Last October, the Bush administration designated the Iranian Revolutionary Guard Corps (IRGC) and its elite Quds Force as terror organizations — the IRGC for weapons proliferation, and the Quds Force for support of terrorism. At the time, Treasury Secretary Henry Paulson, with Secretary of State Condoleezza Rice standing by his side, told reporters “it is increasingly likely that if you are doing business with Iran, you are doing business with the IRGC.”

Paulson also called on “reputable institutions” not to serve as “bankers to this dangerous regime” and concluded “many banks around the world have decided as a matter of prudence and integrity that Iran’s business is simply not worth the risk.”

Assistant Secretary of State Sean McCormack disclosed last June that the State Department had been contacting multinational firms and state-owned companies around the world, counseling them against financial transactions with the Iranian regime and its subsidiaries.

“We’ve talked to Shell Oil,” McCormack told reporters June 12. “We’ve talked to the Chinese national oil company. There have been several others as well, … giving them informational briefings and talking to them about whether or not, really, this is the right time to be making those sorts of big bets on the Iranian energy sector when you have a country that is already under [U.N. Security Council”> Chapter 7 resolution,” referring to a U.N charter section that deals with international threats.

McCormack continued: “And it raises the question of, well, is this the kind of investment climate that you want to enter into? These are big bets of billions of dollars that people are calculating they’re going to get returns over a significant number of years. And if you have that level of uncertainty, I think the business end will make their own calculations about whether or not that’s the place where they want to invest their money.”

The World Bank has apparently decided otherwise, according to U.S. Reps. Steve Rothman, D-N.J., and Mark Kirk, R-Ill. — a former Bank staffer.

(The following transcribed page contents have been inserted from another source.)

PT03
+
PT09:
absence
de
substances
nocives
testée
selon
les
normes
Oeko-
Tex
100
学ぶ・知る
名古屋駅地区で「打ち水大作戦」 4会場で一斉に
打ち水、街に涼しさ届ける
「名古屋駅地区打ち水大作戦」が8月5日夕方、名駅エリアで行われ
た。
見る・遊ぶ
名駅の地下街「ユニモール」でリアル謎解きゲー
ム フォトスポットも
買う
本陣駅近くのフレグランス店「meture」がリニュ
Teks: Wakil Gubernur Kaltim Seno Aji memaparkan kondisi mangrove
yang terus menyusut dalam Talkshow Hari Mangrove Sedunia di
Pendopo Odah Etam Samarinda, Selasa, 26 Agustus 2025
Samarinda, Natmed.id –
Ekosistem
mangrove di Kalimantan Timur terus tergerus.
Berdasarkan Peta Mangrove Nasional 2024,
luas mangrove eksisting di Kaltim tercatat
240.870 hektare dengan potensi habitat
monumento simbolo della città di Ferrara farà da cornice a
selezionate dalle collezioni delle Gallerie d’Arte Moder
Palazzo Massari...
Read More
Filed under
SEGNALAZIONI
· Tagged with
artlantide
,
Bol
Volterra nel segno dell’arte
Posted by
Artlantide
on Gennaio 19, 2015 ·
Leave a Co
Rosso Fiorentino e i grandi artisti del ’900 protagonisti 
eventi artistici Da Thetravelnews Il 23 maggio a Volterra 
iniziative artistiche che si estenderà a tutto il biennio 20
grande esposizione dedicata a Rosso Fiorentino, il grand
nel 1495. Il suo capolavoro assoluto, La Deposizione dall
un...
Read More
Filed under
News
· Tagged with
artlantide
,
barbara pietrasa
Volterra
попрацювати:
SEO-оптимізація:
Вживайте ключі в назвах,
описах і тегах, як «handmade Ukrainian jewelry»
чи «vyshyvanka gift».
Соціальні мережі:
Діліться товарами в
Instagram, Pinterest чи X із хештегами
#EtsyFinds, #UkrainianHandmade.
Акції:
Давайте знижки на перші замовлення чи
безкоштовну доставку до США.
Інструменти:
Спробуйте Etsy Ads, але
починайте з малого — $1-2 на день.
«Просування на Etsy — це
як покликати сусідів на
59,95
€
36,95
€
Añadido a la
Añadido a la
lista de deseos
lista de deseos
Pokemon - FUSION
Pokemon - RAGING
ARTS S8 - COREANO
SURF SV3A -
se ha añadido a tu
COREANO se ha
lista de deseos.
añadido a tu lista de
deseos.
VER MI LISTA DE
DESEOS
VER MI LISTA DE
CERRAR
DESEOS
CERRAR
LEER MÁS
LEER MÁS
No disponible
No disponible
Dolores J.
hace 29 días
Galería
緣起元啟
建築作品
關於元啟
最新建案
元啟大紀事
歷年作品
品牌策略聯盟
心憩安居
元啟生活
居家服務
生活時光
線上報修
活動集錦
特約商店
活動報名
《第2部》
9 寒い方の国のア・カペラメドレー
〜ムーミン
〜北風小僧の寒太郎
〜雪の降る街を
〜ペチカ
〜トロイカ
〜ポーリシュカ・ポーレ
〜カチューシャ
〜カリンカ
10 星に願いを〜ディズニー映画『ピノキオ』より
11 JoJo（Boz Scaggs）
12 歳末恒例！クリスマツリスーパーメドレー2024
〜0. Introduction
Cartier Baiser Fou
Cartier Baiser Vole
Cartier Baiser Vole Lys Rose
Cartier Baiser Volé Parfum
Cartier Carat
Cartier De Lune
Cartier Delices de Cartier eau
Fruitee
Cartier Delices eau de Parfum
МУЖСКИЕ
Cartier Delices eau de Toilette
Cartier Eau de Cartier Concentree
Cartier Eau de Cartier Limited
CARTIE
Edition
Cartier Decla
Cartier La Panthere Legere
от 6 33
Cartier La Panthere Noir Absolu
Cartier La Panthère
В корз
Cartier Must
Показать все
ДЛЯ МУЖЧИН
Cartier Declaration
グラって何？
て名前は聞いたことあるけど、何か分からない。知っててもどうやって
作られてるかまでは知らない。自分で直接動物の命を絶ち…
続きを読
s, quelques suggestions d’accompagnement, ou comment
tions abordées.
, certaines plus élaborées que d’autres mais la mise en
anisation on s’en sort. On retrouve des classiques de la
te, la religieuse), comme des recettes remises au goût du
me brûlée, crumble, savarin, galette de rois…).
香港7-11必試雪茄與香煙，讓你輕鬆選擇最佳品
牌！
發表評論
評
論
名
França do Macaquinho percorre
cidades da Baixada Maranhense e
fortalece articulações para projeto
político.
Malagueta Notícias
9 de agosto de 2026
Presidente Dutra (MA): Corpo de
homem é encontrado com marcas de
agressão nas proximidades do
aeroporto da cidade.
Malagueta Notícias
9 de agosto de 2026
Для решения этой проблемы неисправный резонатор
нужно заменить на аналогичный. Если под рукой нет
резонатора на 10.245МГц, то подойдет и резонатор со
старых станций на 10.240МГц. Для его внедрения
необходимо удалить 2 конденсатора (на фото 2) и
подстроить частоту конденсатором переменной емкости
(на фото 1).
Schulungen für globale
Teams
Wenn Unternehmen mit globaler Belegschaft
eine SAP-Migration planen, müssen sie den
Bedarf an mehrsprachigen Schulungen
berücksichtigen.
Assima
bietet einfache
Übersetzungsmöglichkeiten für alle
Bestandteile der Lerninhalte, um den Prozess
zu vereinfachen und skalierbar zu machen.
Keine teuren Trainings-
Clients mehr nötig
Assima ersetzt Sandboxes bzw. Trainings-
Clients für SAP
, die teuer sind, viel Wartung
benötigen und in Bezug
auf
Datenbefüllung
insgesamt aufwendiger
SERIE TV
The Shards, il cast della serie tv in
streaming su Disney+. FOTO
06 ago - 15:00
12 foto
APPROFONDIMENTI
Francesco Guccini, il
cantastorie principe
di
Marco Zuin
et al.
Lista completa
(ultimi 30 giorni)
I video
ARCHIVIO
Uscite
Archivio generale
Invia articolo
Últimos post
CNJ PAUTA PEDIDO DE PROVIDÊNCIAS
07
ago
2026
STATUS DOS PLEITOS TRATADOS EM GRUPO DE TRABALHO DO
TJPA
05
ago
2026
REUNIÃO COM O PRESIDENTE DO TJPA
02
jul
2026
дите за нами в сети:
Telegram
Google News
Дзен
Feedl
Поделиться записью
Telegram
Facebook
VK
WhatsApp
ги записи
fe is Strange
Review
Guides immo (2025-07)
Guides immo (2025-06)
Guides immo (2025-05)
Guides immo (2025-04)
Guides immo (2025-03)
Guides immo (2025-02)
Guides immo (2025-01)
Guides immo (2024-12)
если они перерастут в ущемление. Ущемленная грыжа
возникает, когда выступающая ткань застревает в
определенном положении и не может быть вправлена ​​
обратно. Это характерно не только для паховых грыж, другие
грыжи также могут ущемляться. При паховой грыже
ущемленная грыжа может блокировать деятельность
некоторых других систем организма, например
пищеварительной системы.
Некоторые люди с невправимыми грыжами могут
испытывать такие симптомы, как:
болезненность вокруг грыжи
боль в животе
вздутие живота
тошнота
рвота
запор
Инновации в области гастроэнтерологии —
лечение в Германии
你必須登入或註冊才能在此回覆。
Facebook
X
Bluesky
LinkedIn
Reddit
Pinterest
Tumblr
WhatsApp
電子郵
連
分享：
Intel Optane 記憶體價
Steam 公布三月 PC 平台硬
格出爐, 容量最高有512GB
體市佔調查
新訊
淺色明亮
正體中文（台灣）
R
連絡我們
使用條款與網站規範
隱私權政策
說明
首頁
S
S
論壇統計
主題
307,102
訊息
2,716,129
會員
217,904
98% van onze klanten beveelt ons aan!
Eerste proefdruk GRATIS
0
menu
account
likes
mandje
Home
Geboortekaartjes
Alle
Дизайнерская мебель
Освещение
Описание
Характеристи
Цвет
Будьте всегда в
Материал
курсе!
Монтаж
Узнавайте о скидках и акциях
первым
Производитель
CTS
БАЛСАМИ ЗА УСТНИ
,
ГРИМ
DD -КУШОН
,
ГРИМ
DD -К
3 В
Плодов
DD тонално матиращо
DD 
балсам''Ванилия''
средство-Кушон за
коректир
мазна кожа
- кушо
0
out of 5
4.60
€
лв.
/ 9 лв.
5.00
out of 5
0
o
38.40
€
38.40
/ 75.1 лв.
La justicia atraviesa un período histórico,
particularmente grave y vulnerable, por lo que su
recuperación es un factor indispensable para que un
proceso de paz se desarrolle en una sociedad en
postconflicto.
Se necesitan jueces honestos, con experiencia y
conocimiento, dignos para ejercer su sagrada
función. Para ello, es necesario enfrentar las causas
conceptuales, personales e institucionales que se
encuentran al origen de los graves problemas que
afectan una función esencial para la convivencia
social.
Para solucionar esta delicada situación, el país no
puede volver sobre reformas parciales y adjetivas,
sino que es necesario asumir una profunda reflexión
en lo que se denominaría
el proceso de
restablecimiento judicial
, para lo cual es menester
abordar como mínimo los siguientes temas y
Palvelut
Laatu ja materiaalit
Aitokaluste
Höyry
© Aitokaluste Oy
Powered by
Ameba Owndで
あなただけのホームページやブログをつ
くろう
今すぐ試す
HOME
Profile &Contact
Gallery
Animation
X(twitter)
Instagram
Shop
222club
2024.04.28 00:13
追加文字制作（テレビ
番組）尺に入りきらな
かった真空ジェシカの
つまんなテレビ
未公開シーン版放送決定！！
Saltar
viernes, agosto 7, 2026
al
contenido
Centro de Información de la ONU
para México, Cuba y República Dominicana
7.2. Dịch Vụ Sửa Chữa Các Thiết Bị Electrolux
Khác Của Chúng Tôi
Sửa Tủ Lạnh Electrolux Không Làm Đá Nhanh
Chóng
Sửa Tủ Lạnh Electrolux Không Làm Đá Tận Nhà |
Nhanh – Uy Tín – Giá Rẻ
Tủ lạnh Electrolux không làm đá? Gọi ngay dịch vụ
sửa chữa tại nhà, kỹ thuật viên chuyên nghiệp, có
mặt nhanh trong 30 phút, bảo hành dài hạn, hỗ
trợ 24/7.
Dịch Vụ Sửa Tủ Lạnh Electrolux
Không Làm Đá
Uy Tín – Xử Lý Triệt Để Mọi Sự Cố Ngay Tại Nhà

They say the global lending institution has “transferred at least $50 million in U.S. and allied taxpayer funding to Iran” over the last six months.

In a letter to Rice and Paulson dated Jan. 30 and obtained by FOX News, Rothman and Kirk argued the World Bank is “undermining the Iran policies of the U.N. Security Council, the United Kingdom, France, Germany and the United States by giving technical assistance, loans and investment guarantees directly to the government of President Mahmoud Ahmadinejad.”

The letter urges the Bush administration to “align the World Bank board to the policy” of the U.N. Security Council, by suspending all World Bank loans to Iran and all guarantees on foreign investment in the country.

Contacted by FOX News, a World Bank spokesman noted that MIGA’s $127 million in guarantees was approved by the agency back in 2005, and that such guarantees do not involve disbursement of funds unless a claim is made by a foreign investor.

“The World Bank Group complies with UN sanctions on Iran,” the Bank’s website states, adding: “Arrangements have been put in place to ensure disbursements under project agreements are utilizing banking channels that are not subject to sanctions lists.”

The State Department did not respond to FOX News’ requests for comment.